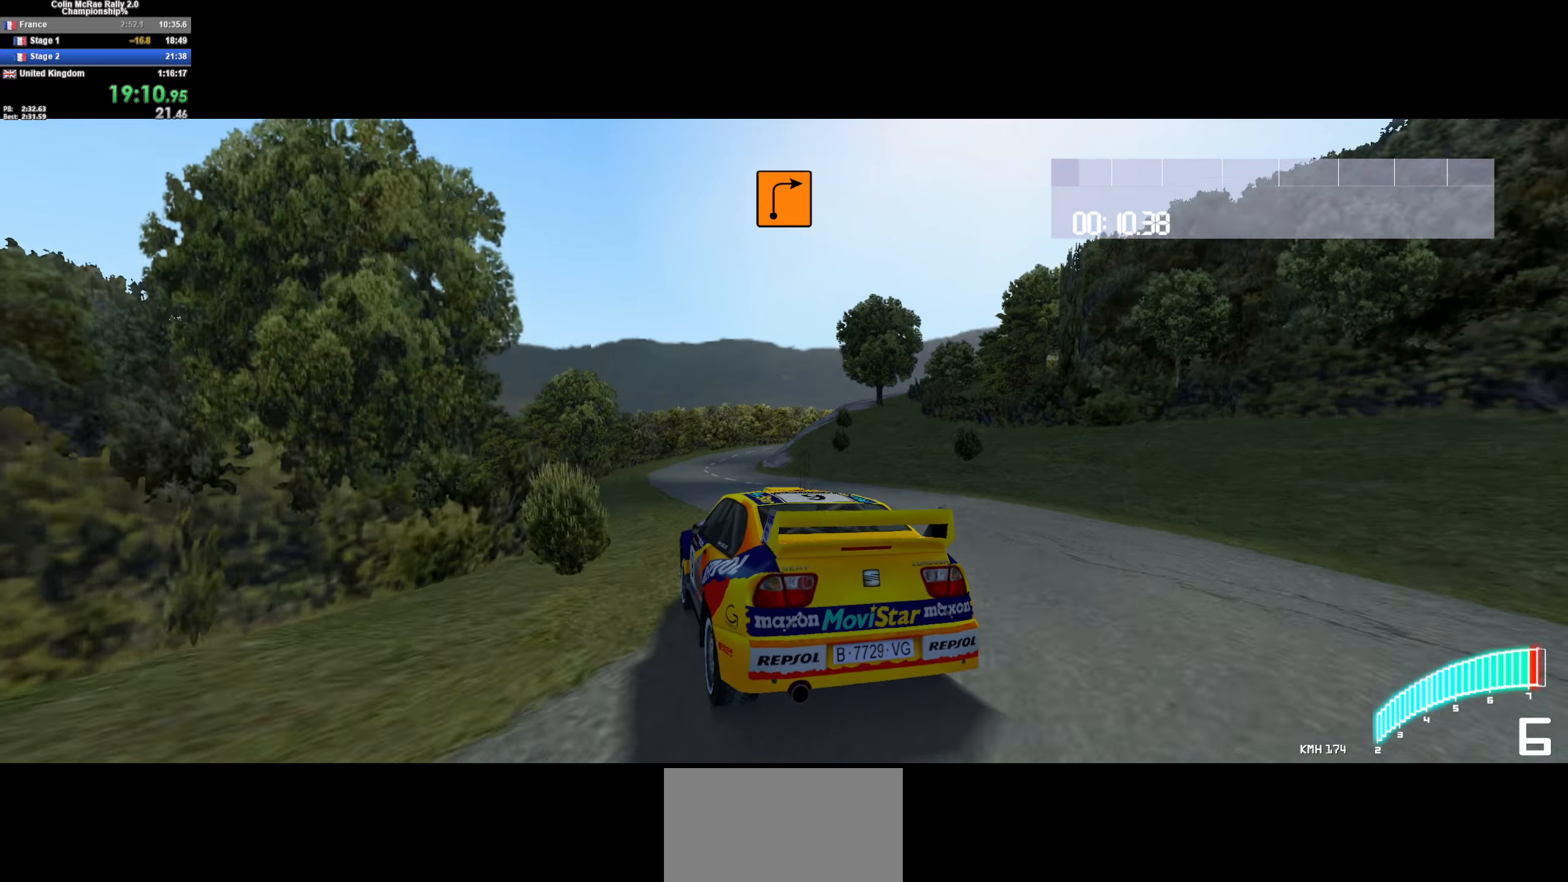
{"keys": ["d", "w"], "events": [[66, "a", "down"], [166, "a", "up"], [400, "d", "down"]]}
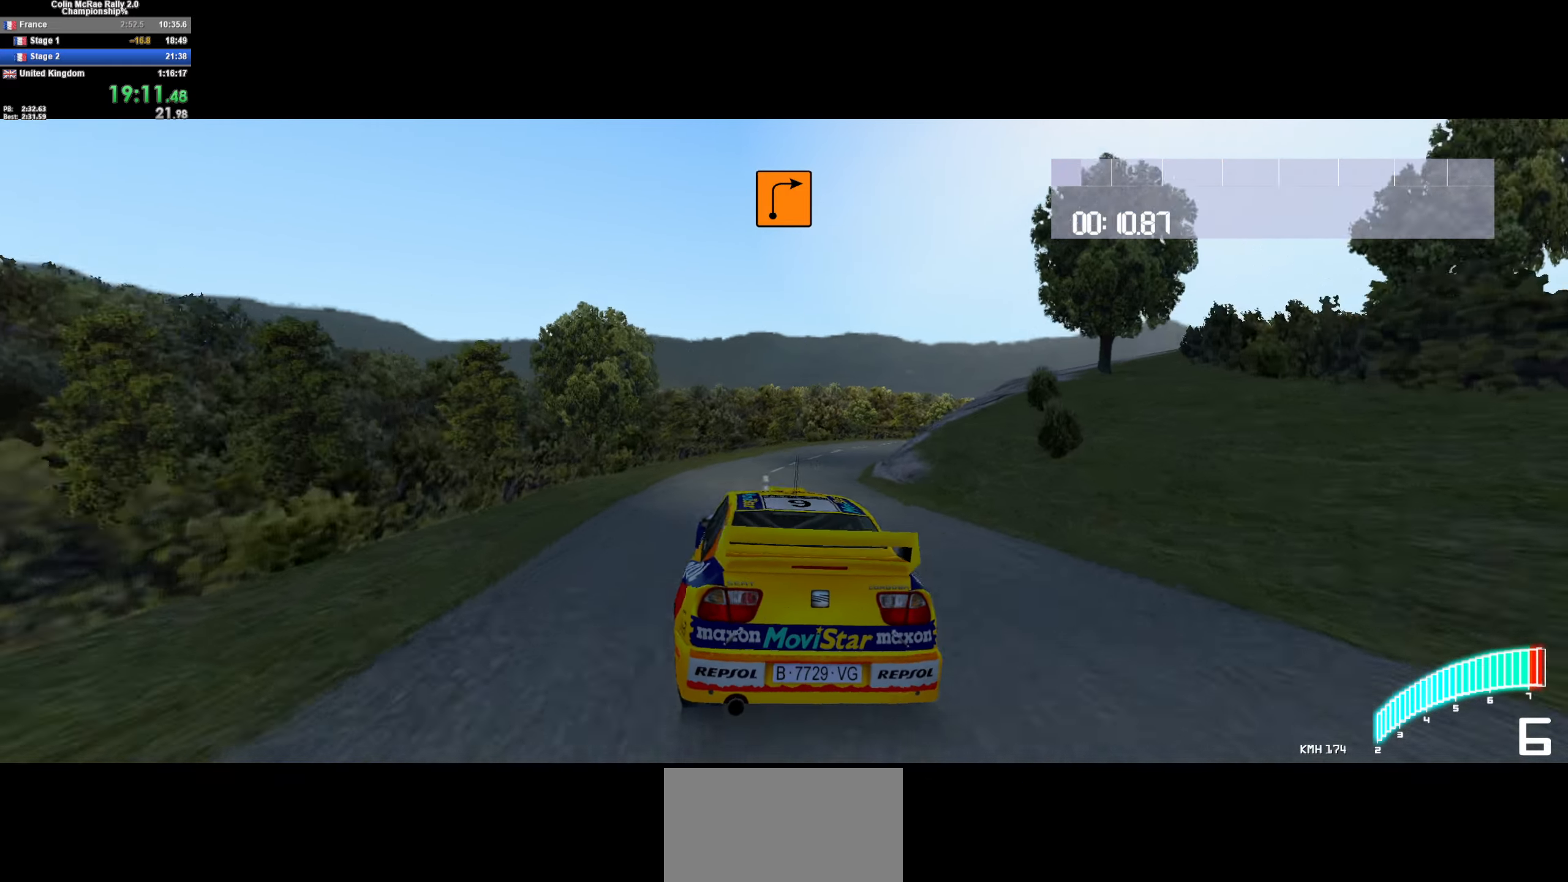
{"keys": ["d", "quote", "w"], "events": [[317, "d", "up"], [417, "d", "down"], [467, "quote", "down"]]}
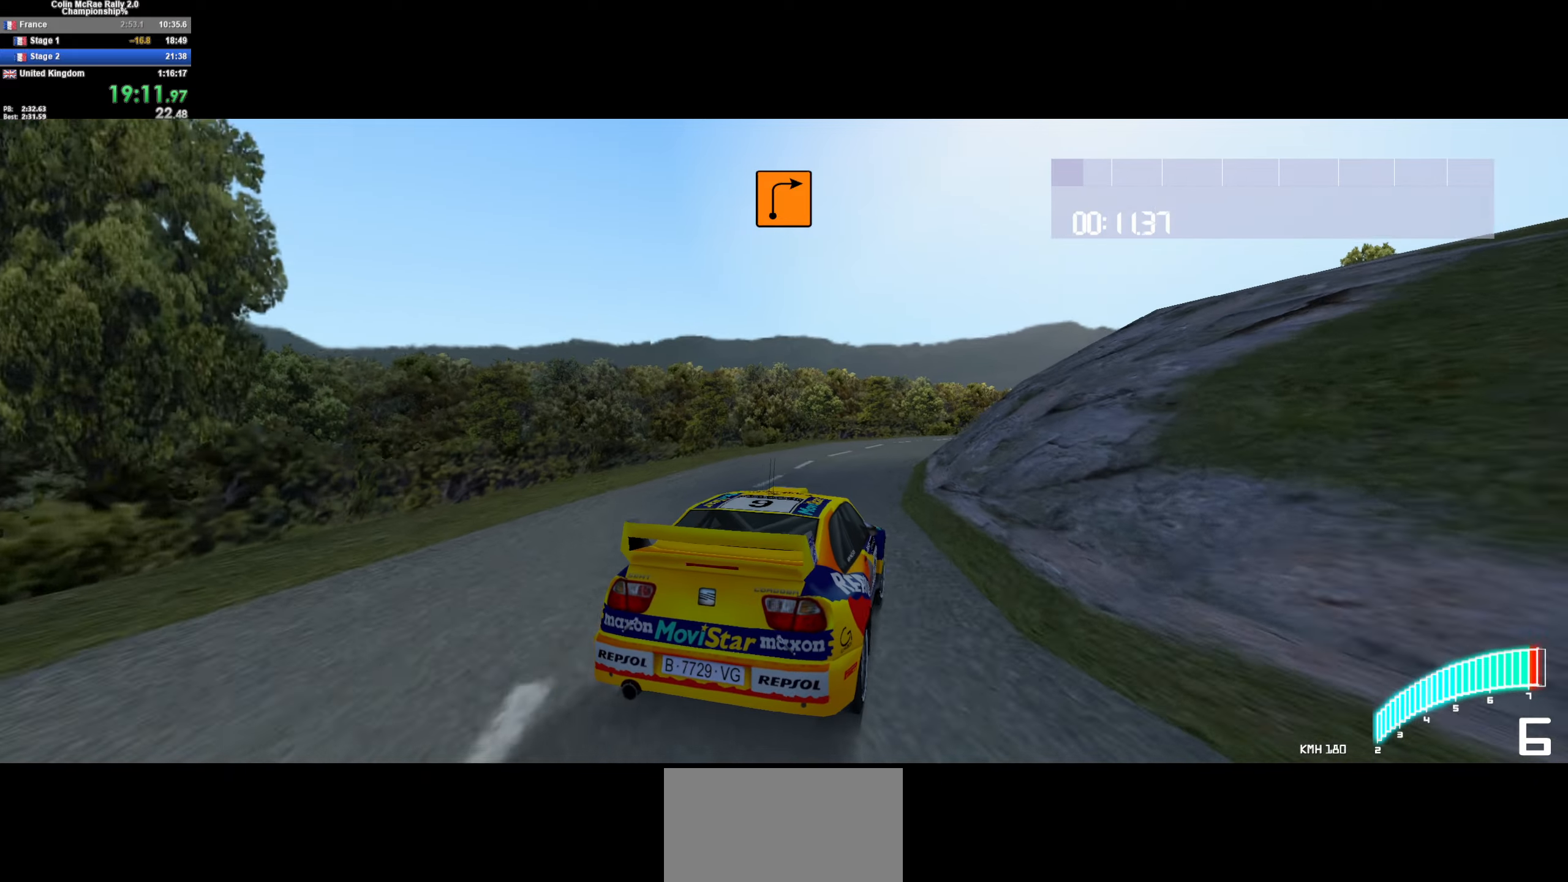
{"keys": ["w"], "events": [[67, "quote", "up"], [483, "d", "up"]]}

● Work task
Across the whole listing above, find every line with the string "down" and copy it.

● Exercise result
{"keys": ["d", "w"], "events": [[66, "a", "down"], [166, "a", "up"], [400, "d", "down"]]}
{"keys": ["d", "quote", "w"], "events": [[317, "d", "up"], [417, "d", "down"], [467, "quote", "down"]]}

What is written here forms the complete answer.